EXERCISE INSTRUCTIONS >> Copy out all of the data below line by line, keeping every character and line break unchanged.

SUPPLIED ENTRIES >>
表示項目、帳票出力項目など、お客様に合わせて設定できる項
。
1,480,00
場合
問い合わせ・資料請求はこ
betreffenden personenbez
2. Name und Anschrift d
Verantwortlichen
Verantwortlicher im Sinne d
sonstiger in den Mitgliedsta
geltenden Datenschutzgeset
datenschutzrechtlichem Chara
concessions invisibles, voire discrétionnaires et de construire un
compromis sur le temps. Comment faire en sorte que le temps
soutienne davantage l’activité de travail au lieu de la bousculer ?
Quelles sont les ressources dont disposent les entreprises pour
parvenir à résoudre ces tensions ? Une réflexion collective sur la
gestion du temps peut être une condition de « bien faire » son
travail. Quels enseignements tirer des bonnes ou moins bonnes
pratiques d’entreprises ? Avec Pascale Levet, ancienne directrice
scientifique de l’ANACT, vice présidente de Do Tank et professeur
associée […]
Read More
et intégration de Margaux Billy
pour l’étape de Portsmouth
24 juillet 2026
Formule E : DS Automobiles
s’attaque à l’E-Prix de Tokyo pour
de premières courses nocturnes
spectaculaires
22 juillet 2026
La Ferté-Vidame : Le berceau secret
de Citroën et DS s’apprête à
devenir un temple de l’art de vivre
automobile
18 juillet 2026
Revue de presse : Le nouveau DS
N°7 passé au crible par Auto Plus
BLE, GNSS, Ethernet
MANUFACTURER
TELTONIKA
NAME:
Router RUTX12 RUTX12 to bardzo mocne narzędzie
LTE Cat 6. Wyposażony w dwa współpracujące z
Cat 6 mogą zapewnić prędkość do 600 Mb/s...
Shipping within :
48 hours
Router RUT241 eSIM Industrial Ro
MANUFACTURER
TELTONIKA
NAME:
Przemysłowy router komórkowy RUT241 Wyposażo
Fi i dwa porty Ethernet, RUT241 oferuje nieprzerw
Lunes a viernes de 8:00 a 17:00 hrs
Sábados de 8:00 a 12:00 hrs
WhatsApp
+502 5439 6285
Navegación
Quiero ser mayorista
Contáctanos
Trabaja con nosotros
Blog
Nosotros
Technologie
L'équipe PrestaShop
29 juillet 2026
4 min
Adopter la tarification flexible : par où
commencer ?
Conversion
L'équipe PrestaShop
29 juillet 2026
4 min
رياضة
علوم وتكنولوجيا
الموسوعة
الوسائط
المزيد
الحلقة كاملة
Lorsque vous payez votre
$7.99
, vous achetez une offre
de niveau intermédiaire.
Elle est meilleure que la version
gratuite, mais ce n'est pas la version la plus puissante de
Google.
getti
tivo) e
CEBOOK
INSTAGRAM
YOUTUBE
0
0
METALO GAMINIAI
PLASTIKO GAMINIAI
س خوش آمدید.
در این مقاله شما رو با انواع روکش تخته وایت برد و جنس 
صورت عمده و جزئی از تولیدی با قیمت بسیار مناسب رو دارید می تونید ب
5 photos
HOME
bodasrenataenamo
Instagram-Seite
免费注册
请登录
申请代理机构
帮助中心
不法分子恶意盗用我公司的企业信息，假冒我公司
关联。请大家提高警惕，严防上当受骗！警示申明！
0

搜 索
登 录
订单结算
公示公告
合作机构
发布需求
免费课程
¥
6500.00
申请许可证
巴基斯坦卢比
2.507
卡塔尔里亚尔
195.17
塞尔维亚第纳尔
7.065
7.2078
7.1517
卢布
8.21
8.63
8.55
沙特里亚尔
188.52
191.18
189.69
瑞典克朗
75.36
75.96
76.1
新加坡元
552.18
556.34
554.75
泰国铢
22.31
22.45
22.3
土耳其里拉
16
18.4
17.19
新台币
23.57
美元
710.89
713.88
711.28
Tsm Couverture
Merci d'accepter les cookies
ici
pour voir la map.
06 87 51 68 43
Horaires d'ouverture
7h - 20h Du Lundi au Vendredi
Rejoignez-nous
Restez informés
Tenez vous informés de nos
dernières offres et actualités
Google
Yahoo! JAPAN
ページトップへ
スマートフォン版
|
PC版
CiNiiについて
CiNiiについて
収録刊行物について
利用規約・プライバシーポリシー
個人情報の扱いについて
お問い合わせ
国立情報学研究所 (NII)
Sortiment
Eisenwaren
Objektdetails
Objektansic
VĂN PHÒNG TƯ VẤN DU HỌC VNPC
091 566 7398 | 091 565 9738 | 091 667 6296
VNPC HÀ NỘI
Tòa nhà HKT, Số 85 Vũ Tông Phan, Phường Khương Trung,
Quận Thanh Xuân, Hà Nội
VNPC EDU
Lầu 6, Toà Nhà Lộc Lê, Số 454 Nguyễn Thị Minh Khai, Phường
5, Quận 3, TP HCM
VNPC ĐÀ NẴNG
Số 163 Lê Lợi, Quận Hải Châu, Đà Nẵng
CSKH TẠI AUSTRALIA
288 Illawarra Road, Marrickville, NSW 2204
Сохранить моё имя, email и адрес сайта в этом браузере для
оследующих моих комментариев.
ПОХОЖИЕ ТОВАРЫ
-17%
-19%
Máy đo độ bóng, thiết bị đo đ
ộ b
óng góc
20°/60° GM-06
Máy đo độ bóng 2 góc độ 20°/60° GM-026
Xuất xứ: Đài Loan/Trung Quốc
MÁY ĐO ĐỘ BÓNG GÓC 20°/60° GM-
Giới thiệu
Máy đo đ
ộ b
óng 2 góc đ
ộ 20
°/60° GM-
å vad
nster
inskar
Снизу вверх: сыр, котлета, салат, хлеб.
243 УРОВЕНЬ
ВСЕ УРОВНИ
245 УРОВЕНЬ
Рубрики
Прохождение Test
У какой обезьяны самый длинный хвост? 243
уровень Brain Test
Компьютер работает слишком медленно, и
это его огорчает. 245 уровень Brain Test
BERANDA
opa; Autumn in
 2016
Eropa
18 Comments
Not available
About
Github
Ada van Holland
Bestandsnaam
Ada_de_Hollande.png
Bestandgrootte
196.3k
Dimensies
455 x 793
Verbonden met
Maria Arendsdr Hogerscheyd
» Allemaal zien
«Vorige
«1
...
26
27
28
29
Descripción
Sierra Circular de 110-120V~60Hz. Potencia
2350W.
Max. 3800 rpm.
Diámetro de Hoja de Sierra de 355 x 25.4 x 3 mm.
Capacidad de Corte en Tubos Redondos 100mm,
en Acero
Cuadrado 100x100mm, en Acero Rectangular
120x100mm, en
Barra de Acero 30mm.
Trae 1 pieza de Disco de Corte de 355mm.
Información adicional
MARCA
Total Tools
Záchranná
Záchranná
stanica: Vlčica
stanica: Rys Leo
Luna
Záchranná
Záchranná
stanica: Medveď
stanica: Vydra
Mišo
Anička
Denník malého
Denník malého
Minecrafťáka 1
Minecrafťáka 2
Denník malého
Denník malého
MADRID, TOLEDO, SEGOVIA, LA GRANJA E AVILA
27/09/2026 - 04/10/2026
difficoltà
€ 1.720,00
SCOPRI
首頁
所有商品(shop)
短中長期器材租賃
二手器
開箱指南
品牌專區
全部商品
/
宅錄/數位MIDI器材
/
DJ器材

RESULT >>
表示項目、帳票出力項目など、お客様に合わせて設定できる項
。
1,480,00
場合
問い合わせ・資料請求はこ
betreffenden personenbez
2. Name und Anschrift d
Verantwortlichen
Verantwortlicher im Sinne d
sonstiger in den Mitgliedsta
geltenden Datenschutzgeset
datenschutzrechtlichem Chara
concessions invisibles, voire discrétionnaires et de construire un
compromis sur le temps. Comment faire en sorte que le temps
soutienne davantage l’activité de travail au lieu de la bousculer ?
Quelles sont les ressources dont disposent les entreprises pour
parvenir à résoudre ces tensions ? Une réflexion collective sur la
gestion du temps peut être une condition de « bien faire » son
travail. Quels enseignements tirer des bonnes ou moins bonnes
pratiques d’entreprises ? Avec Pascale Levet, ancienne directrice
scientifique de l’ANACT, vice présidente de Do Tank et professeur
associée […]
Read More
et intégration de Margaux Billy
pour l’étape de Portsmouth
24 juillet 2026
Formule E : DS Automobiles
s’attaque à l’E-Prix de Tokyo pour
de premières courses nocturnes
spectaculaires
22 juillet 2026
La Ferté-Vidame : Le berceau secret
de Citroën et DS s’apprête à
devenir un temple de l’art de vivre
automobile
18 juillet 2026
Revue de presse : Le nouveau DS
N°7 passé au crible par Auto Plus
BLE, GNSS, Ethernet
MANUFACTURER
TELTONIKA
NAME:
Router RUTX12 RUTX12 to bardzo mocne narzędzie
LTE Cat 6. Wyposażony w dwa współpracujące z
Cat 6 mogą zapewnić prędkość do 600 Mb/s...
Shipping within :
48 hours
Router RUT241 eSIM Industrial Ro
MANUFACTURER
TELTONIKA
NAME:
Przemysłowy router komórkowy RUT241 Wyposażo
Fi i dwa porty Ethernet, RUT241 oferuje nieprzerw
Lunes a viernes de 8:00 a 17:00 hrs
Sábados de 8:00 a 12:00 hrs
WhatsApp
+502 5439 6285
Navegación
Quiero ser mayorista
Contáctanos
Trabaja con nosotros
Blog
Nosotros
Technologie
L'équipe PrestaShop
29 juillet 2026
4 min
Adopter la tarification flexible : par où
commencer ?
Conversion
L'équipe PrestaShop
29 juillet 2026
4 min
رياضة
علوم وتكنولوجيا
الموسوعة
الوسائط
المزيد
الحلقة كاملة
Lorsque vous payez votre
$7.99
, vous achetez une offre
de niveau intermédiaire.
Elle est meilleure que la version
gratuite, mais ce n'est pas la version la plus puissante de
Google.
getti
tivo) e
CEBOOK
INSTAGRAM
YOUTUBE
0
0
METALO GAMINIAI
PLASTIKO GAMINIAI
س خوش آمدید.
در این مقاله شما رو با انواع روکش تخته وایت برد و جنس 
صورت عمده و جزئی از تولیدی با قیمت بسیار مناسب رو دارید می تونید ب
5 photos
HOME
bodasrenataenamo
Instagram-Seite
免费注册
请登录
申请代理机构
帮助中心
不法分子恶意盗用我公司的企业信息，假冒我公司
关联。请大家提高警惕，严防上当受骗！警示申明！
0

搜 索
登 录
订单结算
公示公告
合作机构
发布需求
免费课程
¥
6500.00
申请许可证
巴基斯坦卢比
2.507
卡塔尔里亚尔
195.17
塞尔维亚第纳尔
7.065
7.2078
7.1517
卢布
8.21
8.63
8.55
沙特里亚尔
188.52
191.18
189.69
瑞典克朗
75.36
75.96
76.1
新加坡元
552.18
556.34
554.75
泰国铢
22.31
22.45
22.3
土耳其里拉
16
18.4
17.19
新台币
23.57
美元
710.89
713.88
711.28
Tsm Couverture
Merci d'accepter les cookies
ici
pour voir la map.
06 87 51 68 43
Horaires d'ouverture
7h - 20h Du Lundi au Vendredi
Rejoignez-nous
Restez informés
Tenez vous informés de nos
dernières offres et actualités
Google
Yahoo! JAPAN
ページトップへ
スマートフォン版
|
PC版
CiNiiについて
CiNiiについて
収録刊行物について
利用規約・プライバシーポリシー
個人情報の扱いについて
お問い合わせ
国立情報学研究所 (NII)
Sortiment
Eisenwaren
Objektdetails
Objektansic
VĂN PHÒNG TƯ VẤN DU HỌC VNPC
091 566 7398 | 091 565 9738 | 091 667 6296
VNPC HÀ NỘI
Tòa nhà HKT, Số 85 Vũ Tông Phan, Phường Khương Trung,
Quận Thanh Xuân, Hà Nội
VNPC EDU
Lầu 6, Toà Nhà Lộc Lê, Số 454 Nguyễn Thị Minh Khai, Phường
5, Quận 3, TP HCM
VNPC ĐÀ NẴNG
Số 163 Lê Lợi, Quận Hải Châu, Đà Nẵng
CSKH TẠI AUSTRALIA
288 Illawarra Road, Marrickville, NSW 2204
Сохранить моё имя, email и адрес сайта в этом браузере для
оследующих моих комментариев.
ПОХОЖИЕ ТОВАРЫ
-17%
-19%
Máy đo độ bóng, thiết bị đo đ
ộ b
óng góc
20°/60° GM-06
Máy đo độ bóng 2 góc độ 20°/60° GM-026
Xuất xứ: Đài Loan/Trung Quốc
MÁY ĐO ĐỘ BÓNG GÓC 20°/60° GM-
Giới thiệu
Máy đo đ
ộ b
óng 2 góc đ
ộ 20
°/60° GM-
å vad
nster
inskar
Снизу вверх: сыр, котлета, салат, хлеб.
243 УРОВЕНЬ
ВСЕ УРОВНИ
245 УРОВЕНЬ
Рубрики
Прохождение Test
У какой обезьяны самый длинный хвост? 243
уровень Brain Test
Компьютер работает слишком медленно, и
это его огорчает. 245 уровень Brain Test
BERANDA
opa; Autumn in
 2016
Eropa
18 Comments
Not available
About
Github
Ada van Holland
Bestandsnaam
Ada_de_Hollande.png
Bestandgrootte
196.3k
Dimensies
455 x 793
Verbonden met
Maria Arendsdr Hogerscheyd
» Allemaal zien
«Vorige
«1
...
26
27
28
29
Descripción
Sierra Circular de 110-120V~60Hz. Potencia
2350W.
Max. 3800 rpm.
Diámetro de Hoja de Sierra de 355 x 25.4 x 3 mm.
Capacidad de Corte en Tubos Redondos 100mm,
en Acero
Cuadrado 100x100mm, en Acero Rectangular
120x100mm, en
Barra de Acero 30mm.
Trae 1 pieza de Disco de Corte de 355mm.
Información adicional
MARCA
Total Tools
Záchranná
Záchranná
stanica: Vlčica
stanica: Rys Leo
Luna
Záchranná
Záchranná
stanica: Medveď
stanica: Vydra
Mišo
Anička
Denník malého
Denník malého
Minecrafťáka 1
Minecrafťáka 2
Denník malého
Denník malého
MADRID, TOLEDO, SEGOVIA, LA GRANJA E AVILA
27/09/2026 - 04/10/2026
difficoltà
€ 1.720,00
SCOPRI
首頁
所有商品(shop)
短中長期器材租賃
二手器
開箱指南
品牌專區
全部商品
/
宅錄/數位MIDI器材
/
DJ器材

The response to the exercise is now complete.